We joined Pitman-dwelling friends of ours on the curb.  They view July 4th kind of like most people view Christmas.  It's a huge deal.  So it was fun to share in their enthusiasm for the day.

It was a hot day, but our kids seemed to be enjoying themselves.  One moment that repeated itself over and over again was our two sons leaping to their feet every time a military veteran went by via a car, a float or just walking in a group.

The first time military vets went by we told them to stand up to show respect.  Our boys did one better:  they both saluted the veterans.  This became a ritual.  Every time a veteran went by my 10 year old and my 4 year old would stand proudly to their feet and salute!  Several of the old GI Joes saluted back to our little guys.

It was a moving moment for my wife and I.  Our boys were showing RESPECT to people who have earned it.  They understood in that moment what it meant to be American.  They understood in that moment what it meant to thank someone for sacrificing so much for us.  They understood in that moment what it meant to be rescued from evil by someone else's powerful sacrifice.  Biblically speaking, they understood Jesus' definition of love.

Jesus tells us in John 15:18 that "Greater love hath no man than this, that a man lay down his life for his friends."  This is right after He commands us to love one another.  And before He will do this very thing by laying down His perfect sinless life on behalf of a fallen world.

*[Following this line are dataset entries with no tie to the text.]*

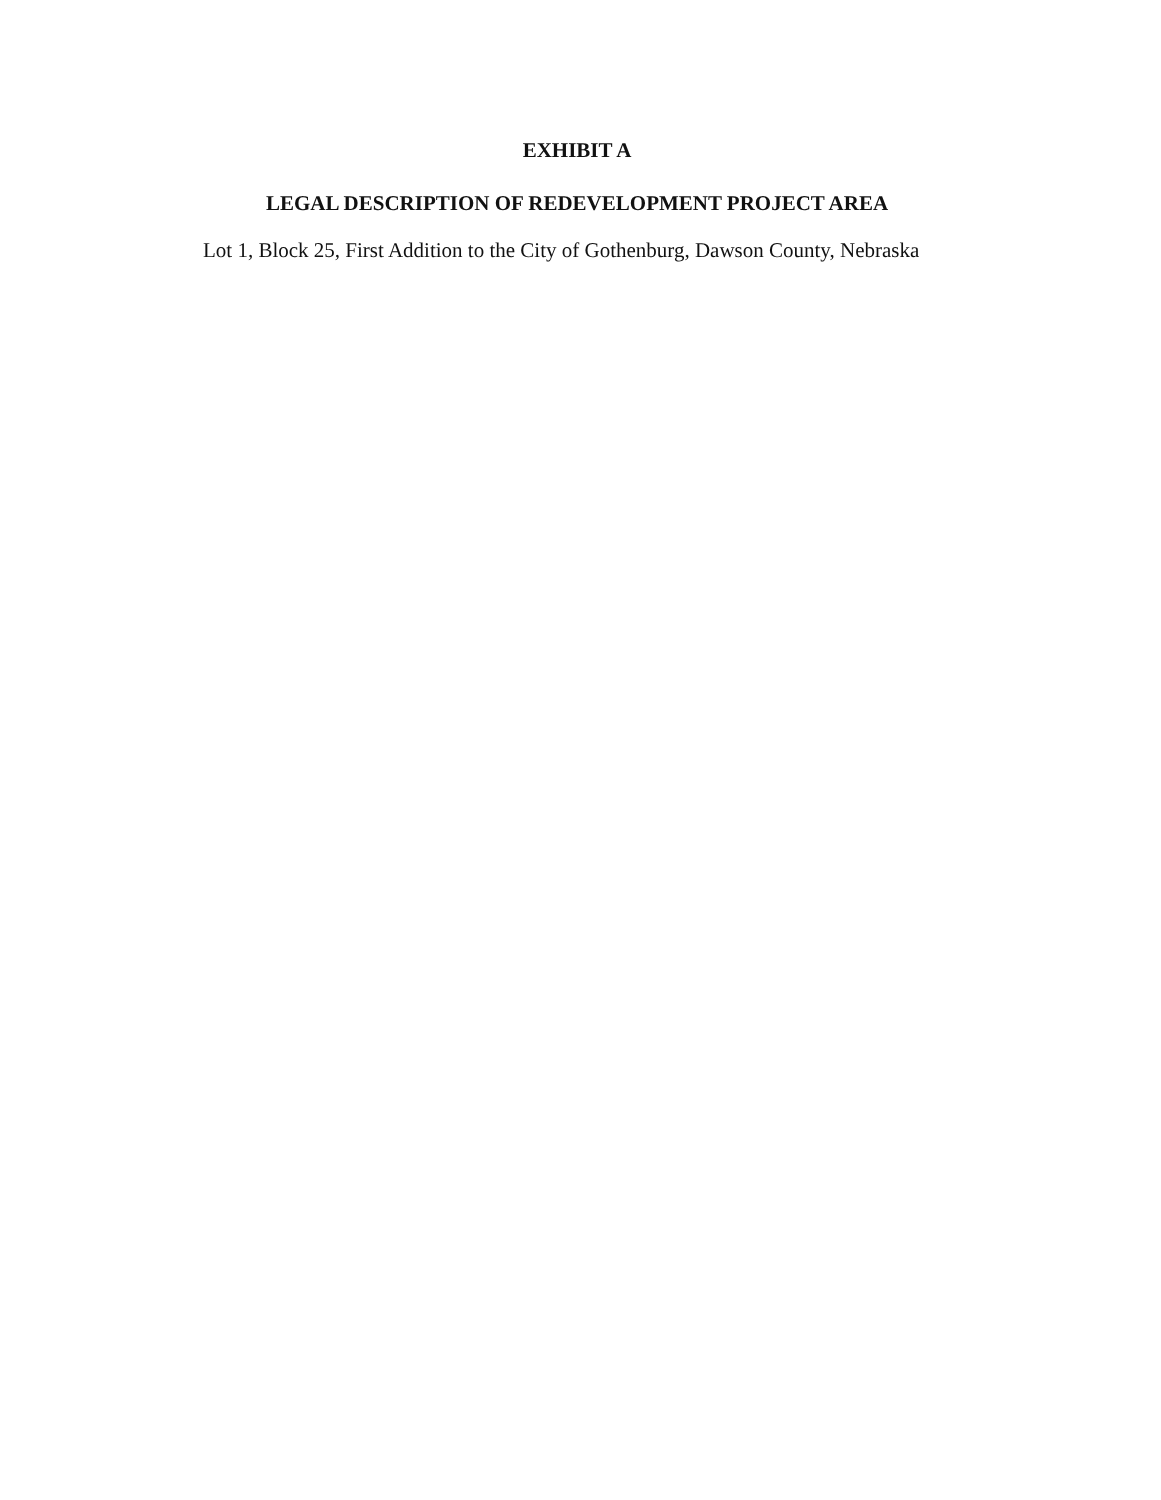EXHIBIT A
LEGAL DESCRIPTION OF REDEVELOPMENT PROJECT AREA
Lot 1, Block 25, First Addition to the City of Gothenburg, Dawson County, Nebraska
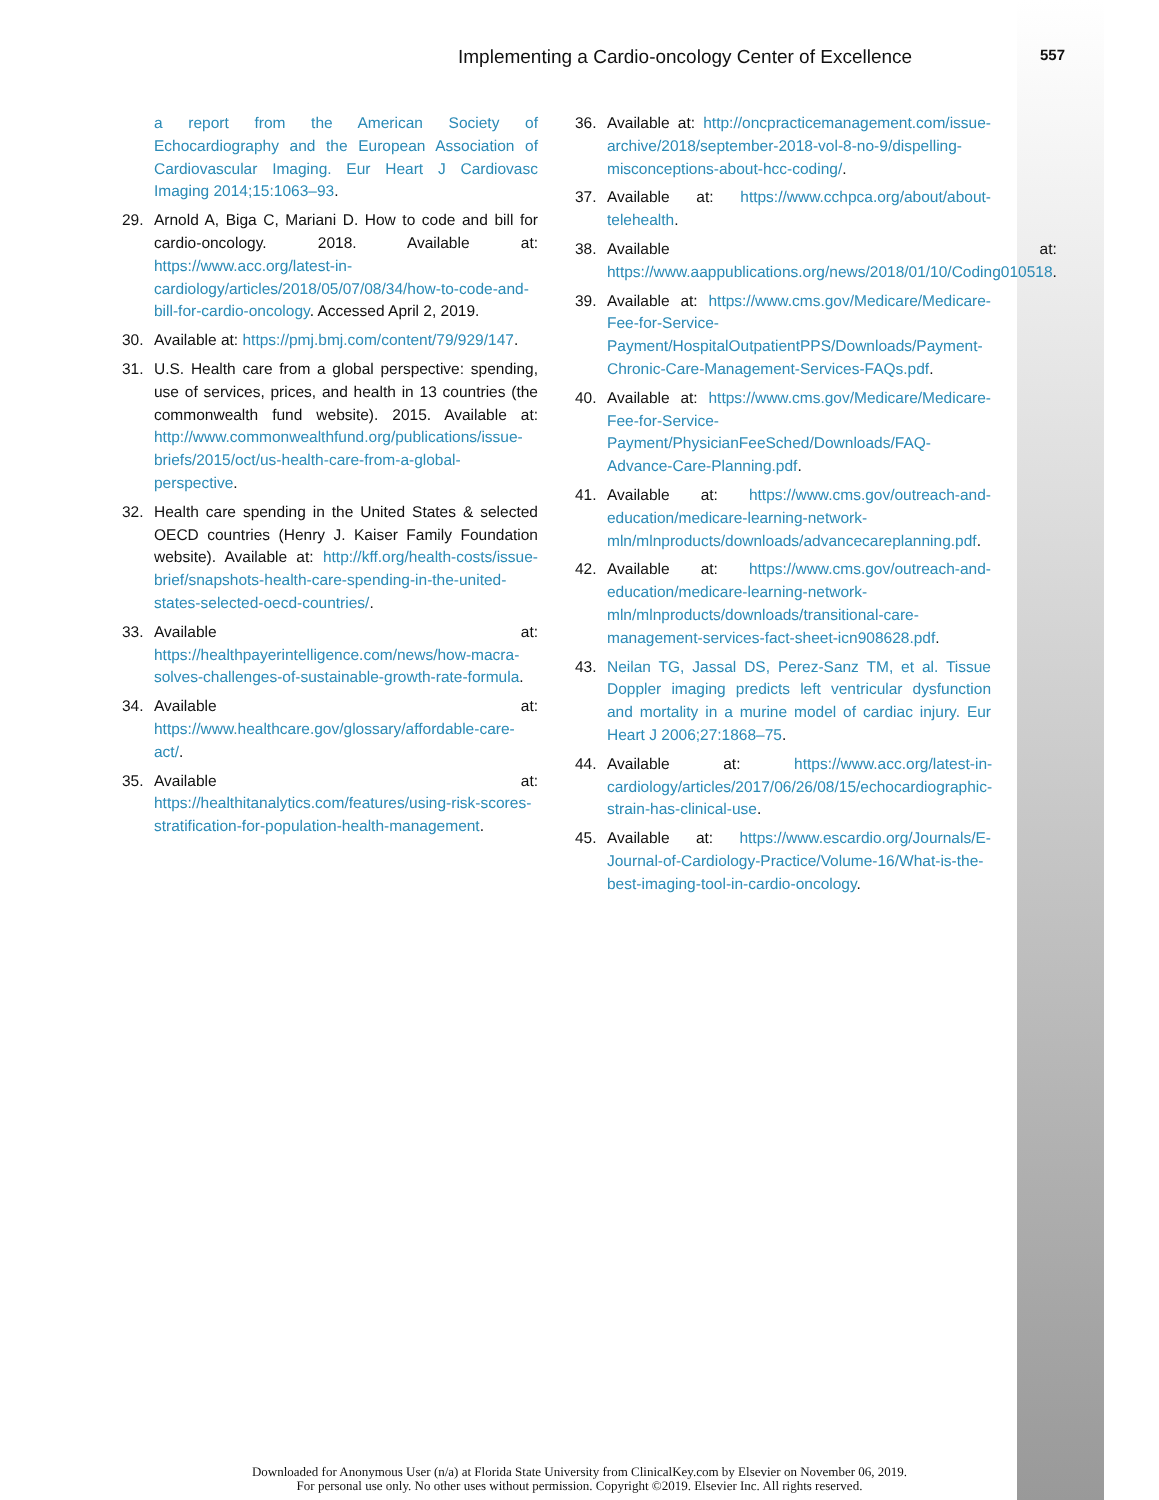Implementing a Cardio-oncology Center of Excellence 557
a report from the American Society of Echocardiography and the European Association of Cardiovascular Imaging. Eur Heart J Cardiovasc Imaging 2014;15:1063–93.
29. Arnold A, Biga C, Mariani D. How to code and bill for cardio-oncology. 2018. Available at: https://www.acc.org/latest-in-cardiology/articles/2018/05/07/08/34/how-to-code-and-bill-for-cardio-oncology. Accessed April 2, 2019.
30. Available at: https://pmj.bmj.com/content/79/929/147.
31. U.S. Health care from a global perspective: spending, use of services, prices, and health in 13 countries (the commonwealth fund website). 2015. Available at: http://www.commonwealthfund.org/publications/issue-briefs/2015/oct/us-health-care-from-a-global-perspective.
32. Health care spending in the United States & selected OECD countries (Henry J. Kaiser Family Foundation website). Available at: http://kff.org/health-costs/issue-brief/snapshots-health-care-spending-in-the-united-states-selected-oecd-countries/.
33. Available at: https://healthpayerintelligence.com/news/how-macra-solves-challenges-of-sustainable-growth-rate-formula.
34. Available at: https://www.healthcare.gov/glossary/affordable-care-act/.
35. Available at: https://healthitanalytics.com/features/using-risk-scores-stratification-for-population-health-management.
36. Available at: http://oncpracticemanagement.com/issue-archive/2018/september-2018-vol-8-no-9/dispelling-misconceptions-about-hcc-coding/.
37. Available at: https://www.cchpca.org/about/about-telehealth.
38. Available at: https://www.aappublications.org/news/2018/01/10/Coding010518.
39. Available at: https://www.cms.gov/Medicare/Medicare-Fee-for-Service-Payment/HospitalOutpatientPPS/Downloads/Payment-Chronic-Care-Management-Services-FAQs.pdf.
40. Available at: https://www.cms.gov/Medicare/Medicare-Fee-for-Service-Payment/PhysicianFeeSched/Downloads/FAQ-Advance-Care-Planning.pdf.
41. Available at: https://www.cms.gov/outreach-and-education/medicare-learning-network-mln/mlnproducts/downloads/advancecareplanning.pdf.
42. Available at: https://www.cms.gov/outreach-and-education/medicare-learning-network-mln/mlnproducts/downloads/transitional-care-management-services-fact-sheet-icn908628.pdf.
43. Neilan TG, Jassal DS, Perez-Sanz TM, et al. Tissue Doppler imaging predicts left ventricular dysfunction and mortality in a murine model of cardiac injury. Eur Heart J 2006;27:1868–75.
44. Available at: https://www.acc.org/latest-in-cardiology/articles/2017/06/26/08/15/echocardiographic-strain-has-clinical-use.
45. Available at: https://www.escardio.org/Journals/E-Journal-of-Cardiology-Practice/Volume-16/What-is-the-best-imaging-tool-in-cardio-oncology.
Downloaded for Anonymous User (n/a) at Florida State University from ClinicalKey.com by Elsevier on November 06, 2019.
For personal use only. No other uses without permission. Copyright ©2019. Elsevier Inc. All rights reserved.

To the boys that day in Pitman, the patriotism-soaked holiday commemorating our nation's birth helped to illuminate the true nature of honor and sacrificial love.  And it reminded them that sometimes we need someone bigger, stronger and more powerful to save us.

Later this week when we were reading our portion of C.S. Lewis' Voyage of the Dawn Treader, we came to the chapter where the ever-annoying Eustace has been made into a dragon because of his greed and wickedness.  As a dragon, Eustace learns the folly of his ways and repents.  Then comes the moment when he attempts to shed his dragon skin.  Hard as he may try he cannot remove it permanently.  It keeps growing back.  Finally, Aslan (the lion who represents Christ in the world of Narnia) helps him out:

"Then the lion said--but I don't know if it spoke--'You will have to let me undress you.'  I was afraid of his claws, I can tell you, but I was pretty nearly desperate now.  So I just lay flat down on my back to let him do it.  The very first tear he made was so deep that I thought it had gone right into my heart.  And when he began pulling the skin off, it hurt worse than anything I've ever felt.  The only thing that made me able to bear it was just the pleasure of feeling the stuff peel off...Well, he peeled the beastly stuff right off--just as I'd done it myself the other 3 times, only they hadn't hurt--and there it was, lying on the grass: only ever so much thicker, and darker, and more knobbly-looking than the others had been.  And there was I as smooth and soft as a peeled switch and smaller than I had been..."

The 4th of July and the brave sacrifices made by our founding fathers and the generations of liberty's defenders serve as a reminder that we are in a world at war.  My little boys can't defend themselves against Nazis, Commies, or terrorists.  They need the protection of brave men and women willing to demonstrate the Biblical definition of the greatest type of love--self-sacrifice.  The little boy Eustace was also powerless to turn himself back into a boy without the powerful lion Aslan to help him.

And we are also incapable of shedding the sin into which we were born without the self-sacrifice and love of Jesus.  And that's something worth saluting!